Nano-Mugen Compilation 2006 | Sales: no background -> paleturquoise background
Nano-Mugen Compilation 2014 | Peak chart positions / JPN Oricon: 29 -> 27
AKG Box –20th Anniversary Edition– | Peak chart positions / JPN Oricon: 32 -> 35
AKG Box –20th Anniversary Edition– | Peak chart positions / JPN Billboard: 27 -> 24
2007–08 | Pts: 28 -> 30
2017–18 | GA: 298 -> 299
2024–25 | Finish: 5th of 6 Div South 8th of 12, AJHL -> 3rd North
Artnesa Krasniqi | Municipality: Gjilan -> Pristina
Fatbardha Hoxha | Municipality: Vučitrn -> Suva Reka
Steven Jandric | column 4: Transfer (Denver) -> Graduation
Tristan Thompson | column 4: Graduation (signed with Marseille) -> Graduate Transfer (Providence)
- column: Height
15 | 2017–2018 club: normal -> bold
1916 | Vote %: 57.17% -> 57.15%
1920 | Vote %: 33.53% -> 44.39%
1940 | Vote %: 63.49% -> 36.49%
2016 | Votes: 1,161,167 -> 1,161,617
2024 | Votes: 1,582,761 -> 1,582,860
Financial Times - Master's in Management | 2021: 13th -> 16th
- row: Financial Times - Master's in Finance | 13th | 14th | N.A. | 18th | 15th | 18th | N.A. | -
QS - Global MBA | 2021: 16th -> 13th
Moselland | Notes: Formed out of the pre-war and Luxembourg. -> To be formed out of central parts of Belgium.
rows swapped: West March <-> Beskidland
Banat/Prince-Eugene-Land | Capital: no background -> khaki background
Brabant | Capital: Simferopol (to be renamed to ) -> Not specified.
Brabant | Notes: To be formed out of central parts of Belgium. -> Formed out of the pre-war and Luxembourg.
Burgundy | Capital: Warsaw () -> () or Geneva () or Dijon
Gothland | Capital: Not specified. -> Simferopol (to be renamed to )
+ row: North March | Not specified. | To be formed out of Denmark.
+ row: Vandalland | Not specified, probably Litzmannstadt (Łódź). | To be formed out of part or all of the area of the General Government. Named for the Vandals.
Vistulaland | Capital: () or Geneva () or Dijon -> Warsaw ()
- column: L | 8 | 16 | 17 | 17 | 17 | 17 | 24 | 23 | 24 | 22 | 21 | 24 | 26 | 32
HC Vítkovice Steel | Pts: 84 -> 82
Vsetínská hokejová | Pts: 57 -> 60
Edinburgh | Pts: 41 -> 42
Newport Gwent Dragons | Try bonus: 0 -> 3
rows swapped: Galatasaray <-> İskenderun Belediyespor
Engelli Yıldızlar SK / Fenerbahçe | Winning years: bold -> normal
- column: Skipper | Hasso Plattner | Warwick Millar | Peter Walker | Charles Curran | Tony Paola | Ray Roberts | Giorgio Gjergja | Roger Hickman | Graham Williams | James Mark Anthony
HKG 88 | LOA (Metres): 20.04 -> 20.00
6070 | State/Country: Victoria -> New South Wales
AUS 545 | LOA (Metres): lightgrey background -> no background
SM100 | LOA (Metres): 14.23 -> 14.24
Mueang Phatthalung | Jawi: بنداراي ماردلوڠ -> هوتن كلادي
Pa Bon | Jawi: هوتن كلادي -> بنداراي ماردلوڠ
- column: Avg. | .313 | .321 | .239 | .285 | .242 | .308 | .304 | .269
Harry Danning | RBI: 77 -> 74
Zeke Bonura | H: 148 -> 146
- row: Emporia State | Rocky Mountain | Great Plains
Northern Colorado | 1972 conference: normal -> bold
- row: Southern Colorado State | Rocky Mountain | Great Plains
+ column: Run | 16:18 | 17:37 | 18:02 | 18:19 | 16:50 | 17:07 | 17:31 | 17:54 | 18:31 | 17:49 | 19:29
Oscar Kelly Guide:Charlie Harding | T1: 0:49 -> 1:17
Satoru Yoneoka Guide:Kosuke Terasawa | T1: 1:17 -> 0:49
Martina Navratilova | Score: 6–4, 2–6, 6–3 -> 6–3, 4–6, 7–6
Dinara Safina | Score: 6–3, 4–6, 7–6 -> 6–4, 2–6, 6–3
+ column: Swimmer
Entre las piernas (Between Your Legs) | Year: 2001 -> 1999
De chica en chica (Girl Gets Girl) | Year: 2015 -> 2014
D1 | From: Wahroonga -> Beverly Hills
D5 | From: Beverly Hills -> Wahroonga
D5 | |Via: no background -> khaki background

* _Task description_
Copy all of the lines above without changing a single character.

* _Complete output_
Nano-Mugen Compilation 2006 | Sales: no background -> paleturquoise background
Nano-Mugen Compilation 2014 | Peak chart positions / JPN Oricon: 29 -> 27
AKG Box –20th Anniversary Edition– | Peak chart positions / JPN Oricon: 32 -> 35
AKG Box –20th Anniversary Edition– | Peak chart positions / JPN Billboard: 27 -> 24
2007–08 | Pts: 28 -> 30
2017–18 | GA: 298 -> 299
2024–25 | Finish: 5th of 6 Div South 8th of 12, AJHL -> 3rd North
Artnesa Krasniqi | Municipality: Gjilan -> Pristina
Fatbardha Hoxha | Municipality: Vučitrn -> Suva Reka
Steven Jandric | column 4: Transfer (Denver) -> Graduation
Tristan Thompson | column 4: Graduation (signed with Marseille) -> Graduate Transfer (Providence)
- column: Height
15 | 2017–2018 club: normal -> bold
1916 | Vote %: 57.17% -> 57.15%
1920 | Vote %: 33.53% -> 44.39%
1940 | Vote %: 63.49% -> 36.49%
2016 | Votes: 1,161,167 -> 1,161,617
2024 | Votes: 1,582,761 -> 1,582,860
Financial Times - Master's in Management | 2021: 13th -> 16th
- row: Financial Times - Master's in Finance | 13th | 14th | N.A. | 18th | 15th | 18th | N.A. | -
QS - Global MBA | 2021: 16th -> 13th
Moselland | Notes: Formed out of the pre-war and Luxembourg. -> To be formed out of central parts of Belgium.
rows swapped: West March <-> Beskidland
Banat/Prince-Eugene-Land | Capital: no background -> khaki background
Brabant | Capital: Simferopol (to be renamed to ) -> Not specified.
Brabant | Notes: To be formed out of central parts of Belgium. -> Formed out of the pre-war and Luxembourg.
Burgundy | Capital: Warsaw () -> () or Geneva () or Dijon
Gothland | Capital: Not specified. -> Simferopol (to be renamed to )
+ row: North March | Not specified. | To be formed out of Denmark.
+ row: Vandalland | Not specified, probably Litzmannstadt (Łódź). | To be formed out of part or all of the area of the General Government. Named for the Vandals.
Vistulaland | Capital: () or Geneva () or Dijon -> Warsaw ()
- column: L | 8 | 16 | 17 | 17 | 17 | 17 | 24 | 23 | 24 | 22 | 21 | 24 | 26 | 32
HC Vítkovice Steel | Pts: 84 -> 82
Vsetínská hokejová | Pts: 57 -> 60
Edinburgh | Pts: 41 -> 42
Newport Gwent Dragons | Try bonus: 0 -> 3
rows swapped: Galatasaray <-> İskenderun Belediyespor
Engelli Yıldızlar SK / Fenerbahçe | Winning years: bold -> normal
- column: Skipper | Hasso Plattner | Warwick Millar | Peter Walker | Charles Curran | Tony Paola | Ray Roberts | Giorgio Gjergja | Roger Hickman | Graham Williams | James Mark Anthony
HKG 88 | LOA (Metres): 20.04 -> 20.00
6070 | State/Country: Victoria -> New South Wales
AUS 545 | LOA (Metres): lightgrey background -> no background
SM100 | LOA (Metres): 14.23 -> 14.24
Mueang Phatthalung | Jawi: بنداراي ماردلوڠ -> هوتن كلادي
Pa Bon | Jawi: هوتن كلادي -> بنداراي ماردلوڠ
- column: Avg. | .313 | .321 | .239 | .285 | .242 | .308 | .304 | .269
Harry Danning | RBI: 77 -> 74
Zeke Bonura | H: 148 -> 146
- row: Emporia State | Rocky Mountain | Great Plains
Northern Colorado | 1972 conference: normal -> bold
- row: Southern Colorado State | Rocky Mountain | Great Plains
+ column: Run | 16:18 | 17:37 | 18:02 | 18:19 | 16:50 | 17:07 | 17:31 | 17:54 | 18:31 | 17:49 | 19:29
Oscar Kelly Guide:Charlie Harding | T1: 0:49 -> 1:17
Satoru Yoneoka Guide:Kosuke Terasawa | T1: 1:17 -> 0:49
Martina Navratilova | Score: 6–4, 2–6, 6–3 -> 6–3, 4–6, 7–6
Dinara Safina | Score: 6–3, 4–6, 7–6 -> 6–4, 2–6, 6–3
+ column: Swimmer
Entre las piernas (Between Your Legs) | Year: 2001 -> 1999
De chica en chica (Girl Gets Girl) | Year: 2015 -> 2014
D1 | From: Wahroonga -> Beverly Hills
D5 | From: Beverly Hills -> Wahroonga
D5 | |Via: no background -> khaki background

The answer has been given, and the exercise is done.